The BEST Oatmeal Ever: High Protein Ricotta Oatmeal

High Protein Ricotta Oatmeal

High Protein Ricotta Oatmeal

This Ricotta Oatmeal recipe is high in protein and makes a delicious break from eggs!

It is definitely not your childhood oatmeal!

I've incorporated ingredients from my nana's Sicilian porridge, cuccia to boost the protein and flavor of traditional oatmeal! Cuccia was something my nana made on Santa Lucia day, December 13th, but it was so good, we’d want it all year round.

Try this Ricotta Oatmeal recipe, and I bet you’ll make it part of your healthy breakfast rotation. I actually had clients who requested it for every breakfast! 

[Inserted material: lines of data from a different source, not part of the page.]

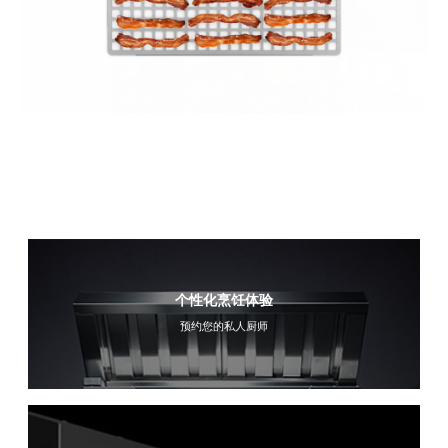
个性化烹饪体验
预约您的私人厨师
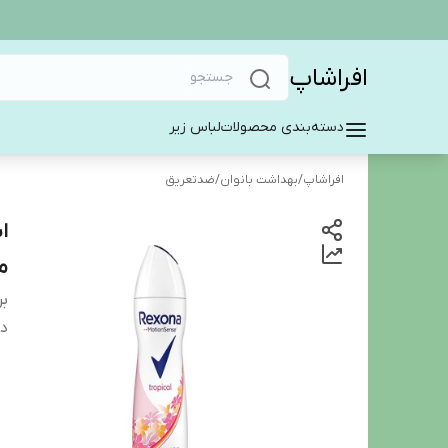
افراشاپ
دسته‌بندی محصولات
لباس زیر
افراشاپ
/
بهداشت بانوان
/
ضدتعریق
م
بر
دس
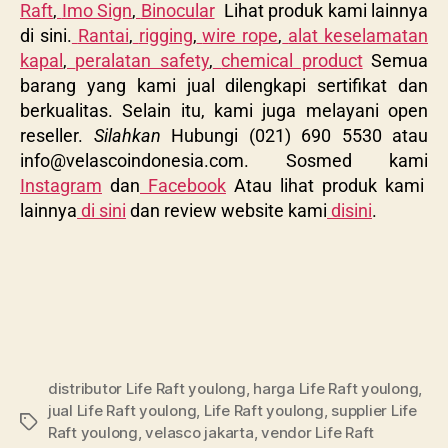
Raft
,
Imo Sign
,
Binocular
Lihat produk kami lainnya
di sini.
Rantai
,
rigging
,
wire rope
,
alat keselamatan
kapal
,
peralatan safety
,
chemical product
Semua
barang yang kami jual dilengkapi sertifikat dan
berkualitas. Selain itu, kami juga melayani open
reseller.
Silahkan
Hubungi (021) 690 5530 atau
info@velascoindonesia.com
. Sosmed kami
Instagram
dan
Facebook
Atau lihat produk kami
lainnya
di sini
dan review website kami
disini
.
distributor Life Raft youlong
,
harga Life Raft youlong
,
jual Life Raft youlong
,
Life Raft youlong
,
supplier Life
Raft youlong
,
velasco jakarta
,
vendor Life Raft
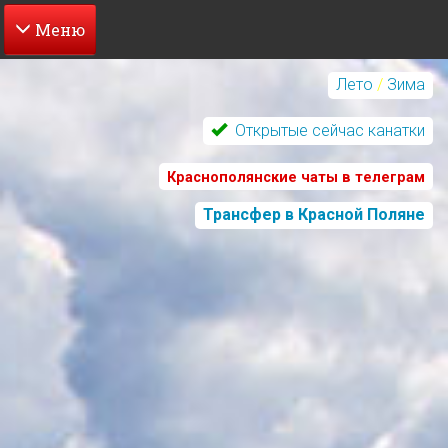
Перейти
к
Лето
/
Зима
основному
содержанию
Открытые сейчас канатки
Краснополянские чаты в телеграм
Трансфер в Красной Поляне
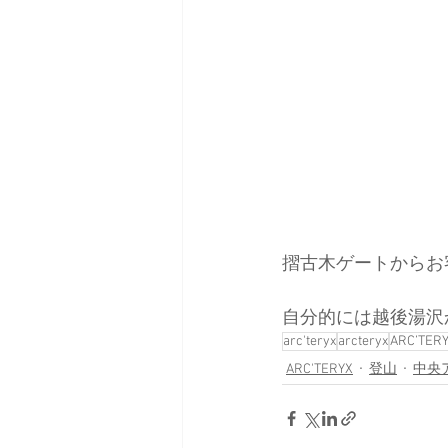
摺古木ゲートからお
自分的には越後湯沢
arc'teryx
arcteryx
ARC’TER
ARC'TERYX
登山
中央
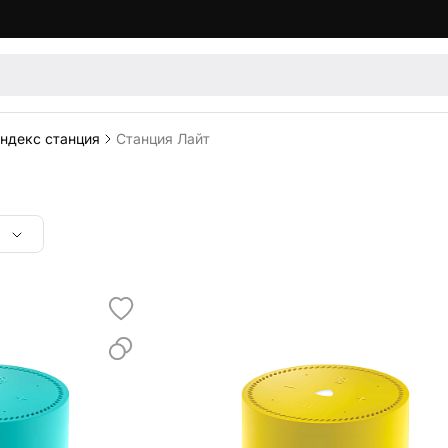
ндекс станция
Станция Лайт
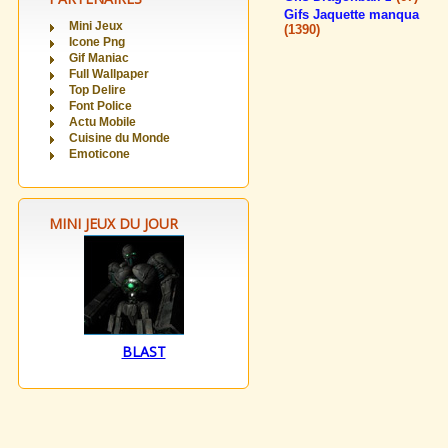
Gifs Jaquette manqua
Mini Jeux
(1390)
Icone Png
Gif Maniac
Full Wallpaper
Top Delire
Font Police
Actu Mobile
Cuisine du Monde
Emoticone
MINI JEUX DU JOUR
BLAST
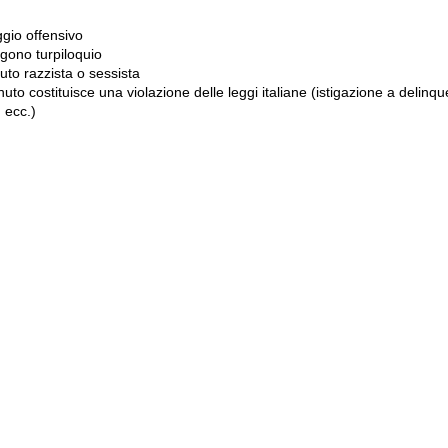
gio offensivo
gono turpiloquio
to razzista o sessista
uto costituisce una violazione delle leggi italiane (istigazione a delinqu
 ecc.)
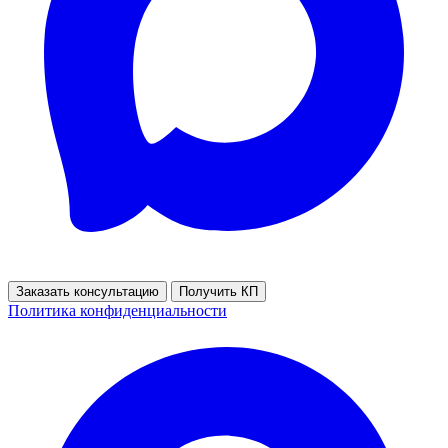
Заказать консультацию
Получить КП
Политика конфиденциальности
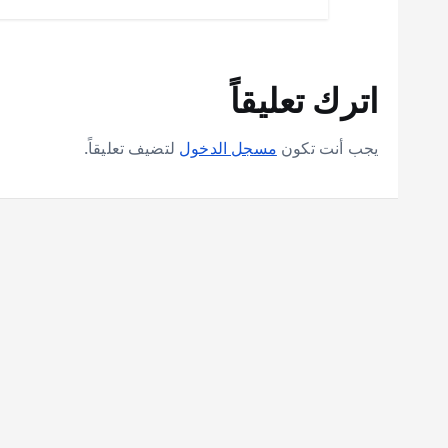
اترك تعليقاً
يجب أنت تكون
مسجل الدخول
لتضيف تعليقاً.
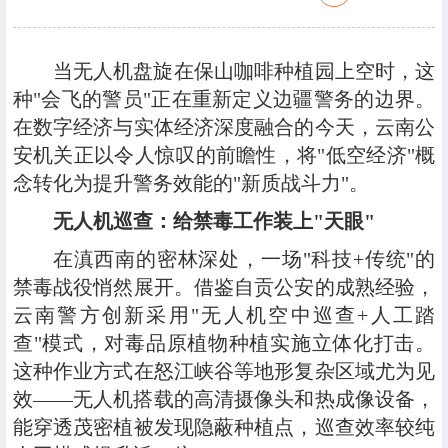
当无人机盘旋在保山咖啡种植园上空时，这
种"会飞的警员"正在重新定义边疆警务的边界。
在数字经济与实体经济深度融合的今天，云南公
安机关正以令人惊叹的前瞻性，将"低空经济"概
念转化为提升警务效能的"新质战斗力"。
无人机巡查：给禁毒工作装上"天眼"
在滇西南的密林深处，一场"科技+传统"的
禁毒战役悄然展开。借鉴自贡公安的成熟经验，
云南警方创新采用"无人机空中巡查+人工踏
查"模式，对毒品原植物种植实施立体化打击。
这种作业方式在怒江峡谷等地形复杂区域尤为见
效——无人机搭载的高清摄像头和热成像设备，
能穿透茂密植被发现隐蔽种植点，巡查效率较纯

High Protein Ricotta Oatmeal

Servings: 1

Ingredients
1/4 cup part skim ricotta cheese
1 cup nonfat milk
1/8 teaspoon cinnamon
1/2 teaspoon Stevia or Splenda
1/2 teaspoon vanilla extract
1/2 cup steel-cut rolled oats
1/4 cup mixed berries

Instructions
1. Whisk together milk, cinnamon, Splenda, vanilla, and ricotta.
2. Bring to almost a boil and stir in oats.
3. Immediately simmer for 5-7 mins until oats are cooked.
4. Cover, turn off heat, and let sit for 2 minutes.
5. Transfer to a bowl, and add berries on top.

Tips
1. This recipe will also work for old fashioned oats. For quick-cooking oats, simmer according to package directions.
2. Feel free to swap out berries for apple, pear, or banana. If you use raisins or craisins, add them from the beginning.

Meal Prep
1. You can make a single serving to eat any day of the week, or make a big batch to enjoy on another day.